Challenge ▸ Reproduce the text lines of every item below word for word, leaving the pictures out of your answer.
......
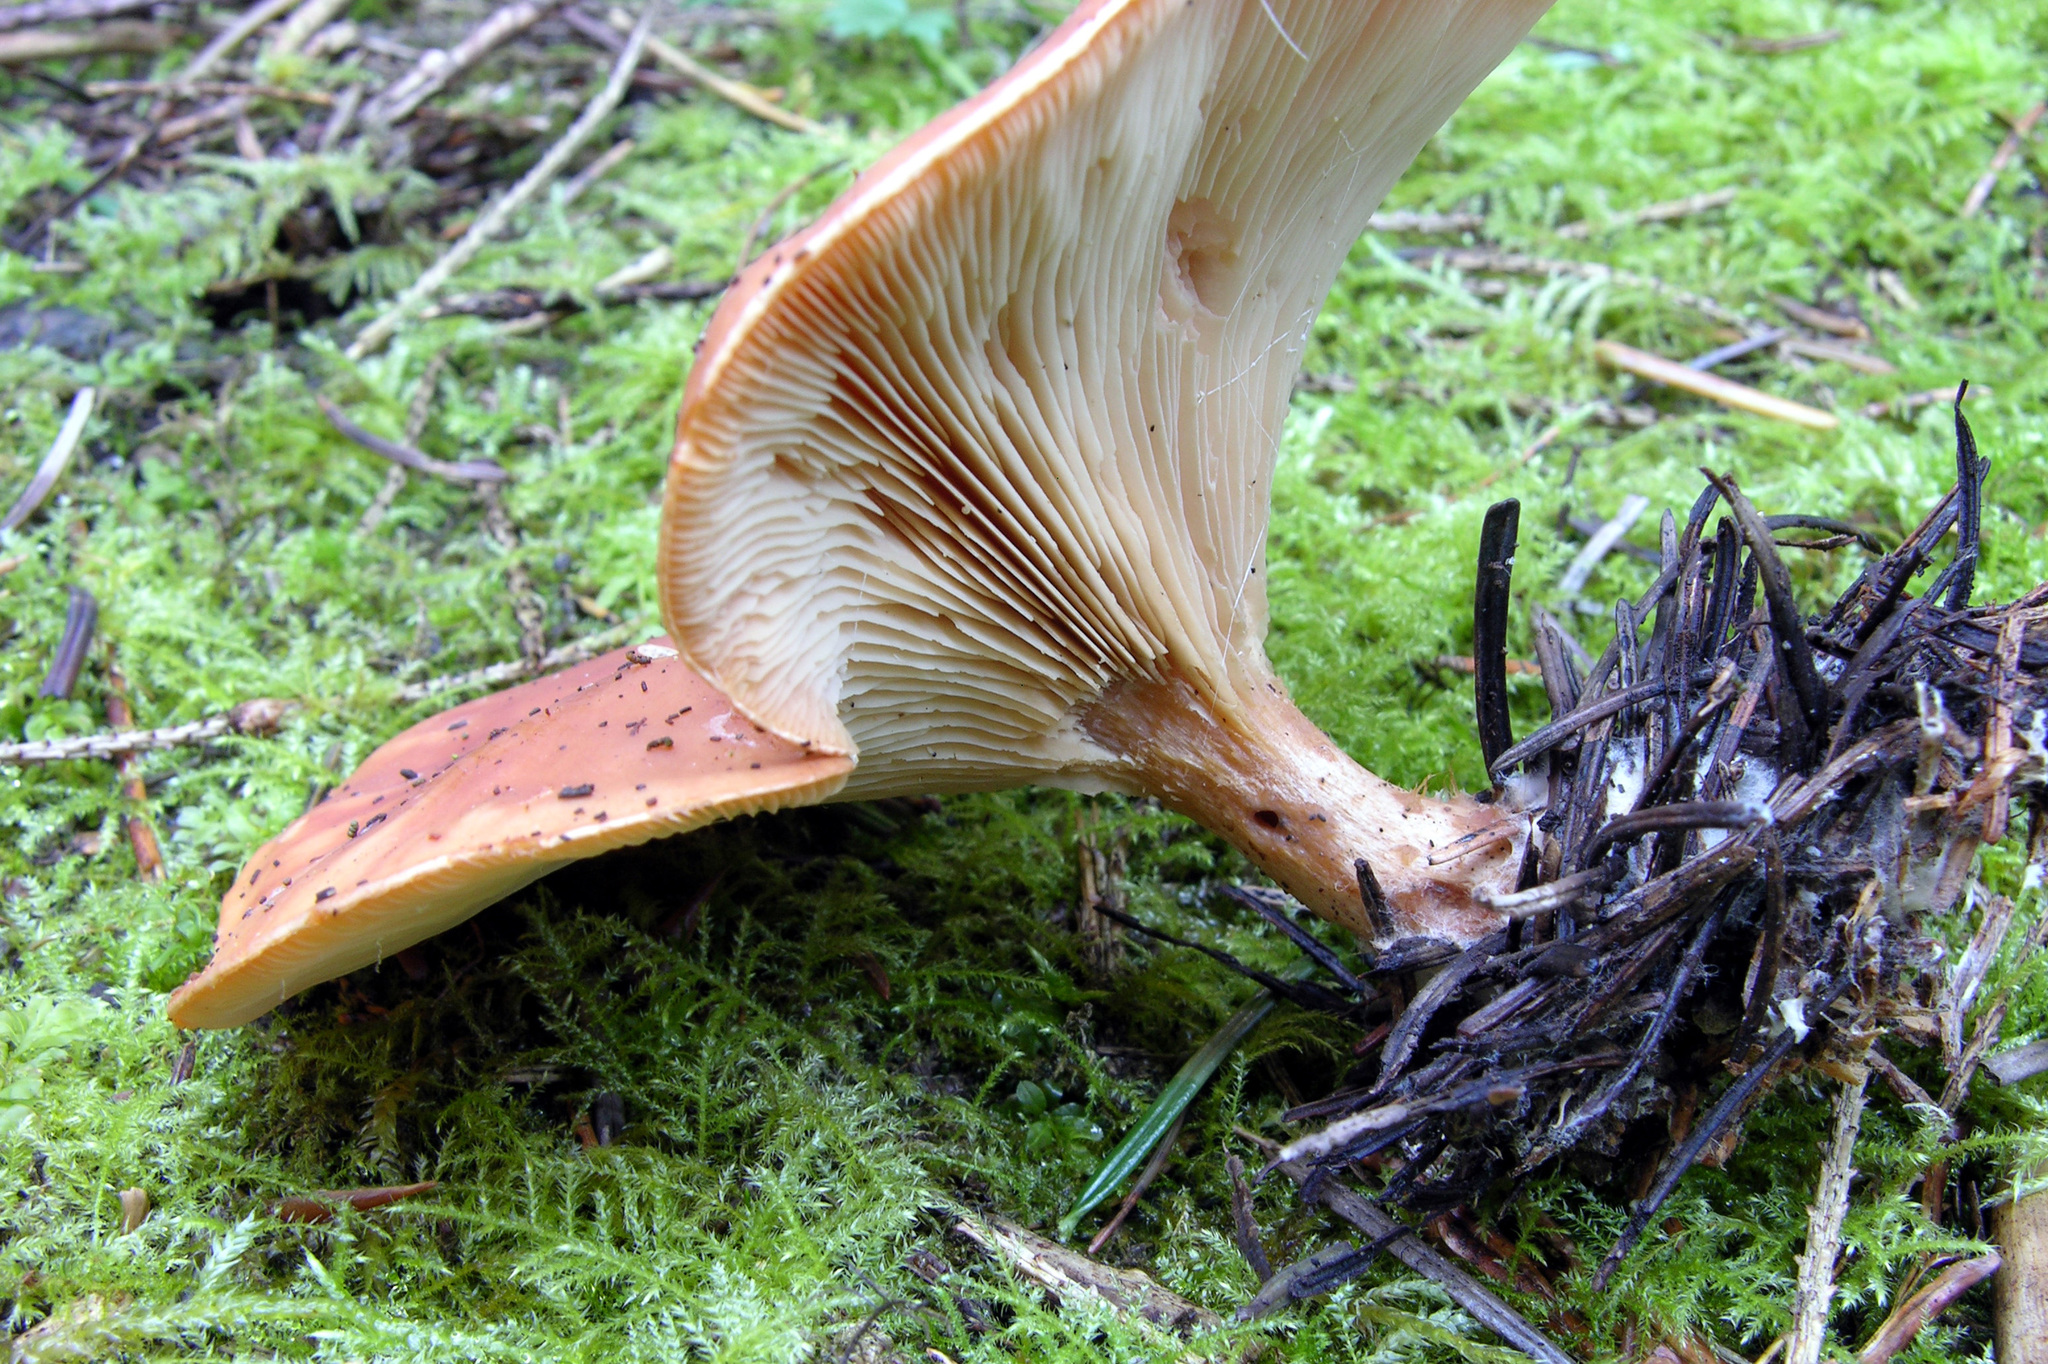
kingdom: Fungi
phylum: Basidiomycota
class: Agaricomycetes
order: Agaricales
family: Tricholomataceae
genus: Paralepista
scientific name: Paralepista flaccida
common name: Tawny funnel cap
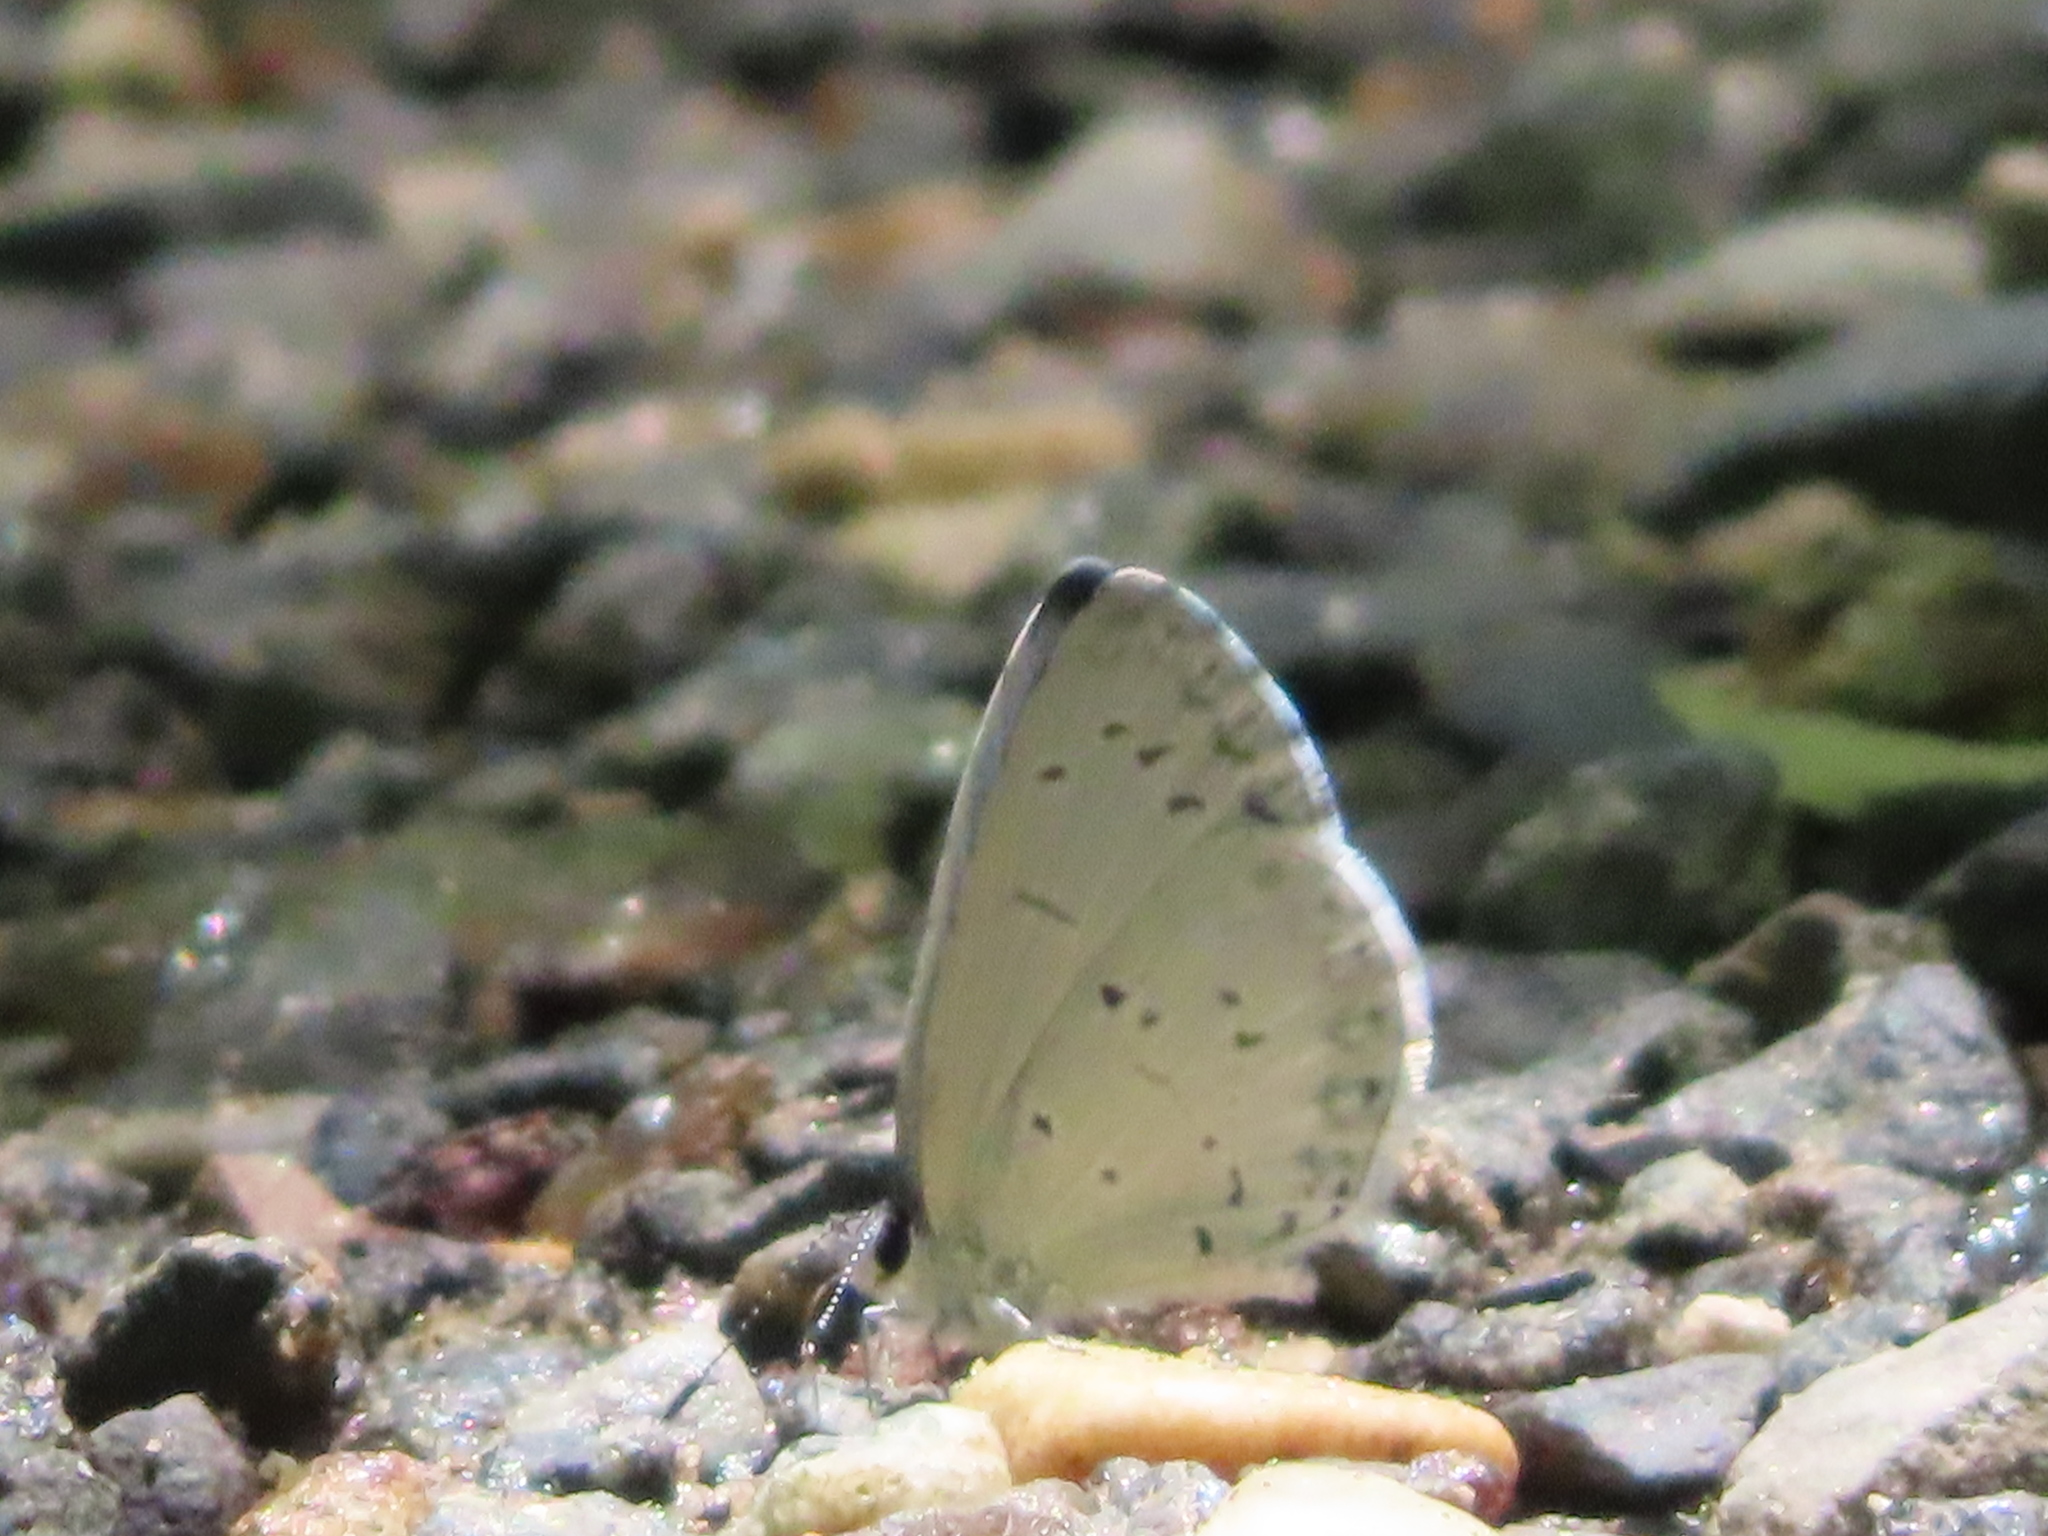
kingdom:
......
Final answer ▸
kingdom: Fungi
phylum: Basidiomycota
class: Agaricomycetes
order: Agaricales
family: Tricholomataceae
genus: Paralepista
scientific name: Paralepista flaccida
common name: Tawny funnel cap
kingdom:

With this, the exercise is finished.